Bewerberinnen und Bewerber werden laut „FT“ von ihrer Universität und dem örtlichen Zweig der KPCh empfohlen. In der Folge müssen sie ein Interview sowie einen schriftlichen Test absolvieren. Nach nur wenigen Jahren als Parteikader winken manchen rasch hochrangigere Stellen in Provinzregierungen, aber auch in der Zentralregierung in Peking.

Xuan Diao sei ein Nährboden für Kommunistische Parteiführer, wird Victor Shih, Professor für Chinesische Politische Ökonomie an der University of California, von der Zeitung zitiert. Gerade auch an den besten Universitäten Chinas sei die Nachfrage nach Stellen bei der Kommunistischen Partei groß: „Man würde diese Zahlen, die es heuer gibt, nicht sehen, wenn der Arbeitsmarkt nicht so prekär wäre.“

Hohe Jugendarbeitslosigkeit und enormer Stellenabbau

Die städtische Arbeitslosenquote für die 16- bis 24-Jährigen stieg laut den Regierungsstatistiken vom Mai auf historische 18,2 Prozent. Die Millionen Absolventen sind darin noch nicht berücksichtigt – im Sommer dürfte die Quote demnach nochmals steigen. Um dem gegenzusteuern, wurden viele Studierende laut „FFT“ dazu gedrängt, ihren Abschluss zu verzögern. Manche würden Berichten zufolge überhaupt daran gehindert, bis sie ein Jobangebot vorweisen könnten.

Verschärft wird die Lage auf dem chinesischen Arbeitsmarkt dadurch, dass die für China so wichtigen Techkonzerne wie Alibaba und Tencent wegen des rigorosen Vorgehens von Regulierungsbehörden massenhaft Stellen abbauen. Auch im privaten Bildungswesen – einem weiteren Sektor, der von den Behörden unter die Lupe genommen wurde – trennten sich zahlreiche Firmen von ihrer Belegschaft.

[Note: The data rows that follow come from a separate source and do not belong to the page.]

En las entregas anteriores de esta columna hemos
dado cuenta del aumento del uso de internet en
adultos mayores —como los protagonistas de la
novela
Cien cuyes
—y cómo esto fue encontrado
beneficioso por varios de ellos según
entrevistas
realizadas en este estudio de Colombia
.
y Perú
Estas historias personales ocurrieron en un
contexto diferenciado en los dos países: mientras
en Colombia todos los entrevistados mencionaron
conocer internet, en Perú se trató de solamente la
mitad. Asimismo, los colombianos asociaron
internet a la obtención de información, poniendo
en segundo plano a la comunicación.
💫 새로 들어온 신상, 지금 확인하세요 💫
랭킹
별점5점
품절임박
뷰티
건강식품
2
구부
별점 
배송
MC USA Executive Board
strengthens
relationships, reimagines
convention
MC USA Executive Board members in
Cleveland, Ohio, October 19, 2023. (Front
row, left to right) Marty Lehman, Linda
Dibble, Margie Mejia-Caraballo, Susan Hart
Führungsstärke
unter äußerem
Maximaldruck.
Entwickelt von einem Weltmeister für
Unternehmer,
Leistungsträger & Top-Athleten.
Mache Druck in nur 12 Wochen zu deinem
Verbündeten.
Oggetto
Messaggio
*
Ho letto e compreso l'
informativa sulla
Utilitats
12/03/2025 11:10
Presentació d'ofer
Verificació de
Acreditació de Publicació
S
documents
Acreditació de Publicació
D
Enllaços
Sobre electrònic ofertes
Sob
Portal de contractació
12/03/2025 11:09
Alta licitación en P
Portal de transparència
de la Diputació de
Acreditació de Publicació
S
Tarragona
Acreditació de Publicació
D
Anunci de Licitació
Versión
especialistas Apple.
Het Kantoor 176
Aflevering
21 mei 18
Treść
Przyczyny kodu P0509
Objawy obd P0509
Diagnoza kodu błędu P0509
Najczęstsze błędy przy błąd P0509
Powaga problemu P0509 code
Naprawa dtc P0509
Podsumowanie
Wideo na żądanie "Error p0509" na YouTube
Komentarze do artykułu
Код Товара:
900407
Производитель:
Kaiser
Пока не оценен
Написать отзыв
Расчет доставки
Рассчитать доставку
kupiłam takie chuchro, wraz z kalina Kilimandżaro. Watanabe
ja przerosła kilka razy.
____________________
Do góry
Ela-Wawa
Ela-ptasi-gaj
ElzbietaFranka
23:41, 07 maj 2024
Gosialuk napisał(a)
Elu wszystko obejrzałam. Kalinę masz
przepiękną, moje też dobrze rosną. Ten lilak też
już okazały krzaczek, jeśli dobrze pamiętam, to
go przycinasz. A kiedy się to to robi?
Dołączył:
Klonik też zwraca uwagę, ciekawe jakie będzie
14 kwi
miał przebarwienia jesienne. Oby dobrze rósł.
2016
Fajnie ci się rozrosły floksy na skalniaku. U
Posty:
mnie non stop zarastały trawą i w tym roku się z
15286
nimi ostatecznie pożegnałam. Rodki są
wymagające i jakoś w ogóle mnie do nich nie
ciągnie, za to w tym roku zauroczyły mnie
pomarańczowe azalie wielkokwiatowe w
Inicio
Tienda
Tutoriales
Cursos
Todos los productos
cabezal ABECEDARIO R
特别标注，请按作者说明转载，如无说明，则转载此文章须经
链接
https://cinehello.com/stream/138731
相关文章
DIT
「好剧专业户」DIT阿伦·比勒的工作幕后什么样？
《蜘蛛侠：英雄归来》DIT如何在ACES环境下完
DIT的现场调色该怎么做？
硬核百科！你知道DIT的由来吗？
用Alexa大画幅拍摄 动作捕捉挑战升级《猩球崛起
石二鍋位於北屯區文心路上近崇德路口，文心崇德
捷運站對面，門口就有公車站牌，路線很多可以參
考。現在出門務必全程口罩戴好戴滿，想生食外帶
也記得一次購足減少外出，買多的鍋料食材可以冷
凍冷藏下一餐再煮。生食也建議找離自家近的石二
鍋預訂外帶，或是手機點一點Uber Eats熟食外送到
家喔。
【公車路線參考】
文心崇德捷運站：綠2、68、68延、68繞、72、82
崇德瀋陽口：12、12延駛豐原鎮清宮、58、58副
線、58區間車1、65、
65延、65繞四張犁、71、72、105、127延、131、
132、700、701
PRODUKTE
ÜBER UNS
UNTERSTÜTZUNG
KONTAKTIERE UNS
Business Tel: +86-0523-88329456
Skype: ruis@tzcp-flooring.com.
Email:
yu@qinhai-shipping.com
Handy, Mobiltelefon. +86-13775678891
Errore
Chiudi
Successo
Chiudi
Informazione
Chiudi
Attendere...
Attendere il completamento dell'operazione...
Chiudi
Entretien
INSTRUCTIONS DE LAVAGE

Menschen auf einer Jobmesse in China
Reuters/China Daily CDIC
Rekordzahl an Absolventen trifft auf Rekordarbeitslosigkeit

Erinnerung an 1960er Jahre

Es ist auch nicht das erste Mal, dass Peking junge Menschen zu einer Karriere am Land animiert. Als sich die Pandemie im Juli 2020 erstmals auf die chinesische Wirtschaft auswirkte, drängten Behörden Studienabgänger dazu, in ländliche Gegenden zu ziehen, anstatt sich in den Städten um Jobs zu streiten. Jene Appelle der Regierung erinnerten einige Beobachter, aber auch Userinnen und User in sozialen Netzwerken, an die 1960er Jahre, als der frühere Staatspräsident Mao Zedong die privilegierte Stadtjugend aufs Land schickte, um mit der Landbevölkerung zu leben.

„Dieses Programm des Parteistaates zur Anwerbung von Spitzenstudenten konzentriert sich insbesondere auf die ideologische Korrektheit der Studenten“, sagte Mary Gallagher, Politikwissenschaftlerin an der University of Michigan, der „FT“. Jene ideologische Erziehung der Bevölkerung hat unter Xi immerhin Priorität: Nicht ohne Grund befinden sich Marxismusstudiengänge in den vergangenen Jahren im Aufwind. Absolventen jener Lehrgänge haben es anders als die meisten ihrer Kommilitonen auf dem Arbeitsmarkt heutzutage leichter – egal ob beim Staat oder bei privaten Unternehmen.

Xi Jinping
Reuters
Regierungschef Xi will sich beim Parteitag im Herbst eine dritte Amtszeit sichern

Xi vor dritter Amtszeit

Es ist zu erwarten, dass Xi auch in Zukunft auf die ideologische Festigung der Bevölkerung setzt. Die Weichen dazu werden heuer gestellt: China bereitet sich derzeit auf einen nur alle fünf Jahre stattfindenden Parteitag im Herbst vor, in dessen Folge viele Regierungsämter neu besetzt werden. Staats- und Parteichef Xi wird allen Erwartungen nach nicht aufhören, sondern eine beispiellose dritte Amtszeit antreten.

Im November hatte ihm die Kommunistische Partei den Weg für eine vielleicht sogar lebenslange Amtszeit geebnet. In einer „historischen Resolution“ beschloss das Zentralkomitee, es sei notwendig, „beharrlich“ die Position Xi Jinpings „als Kern der Partei hochzuhalten“.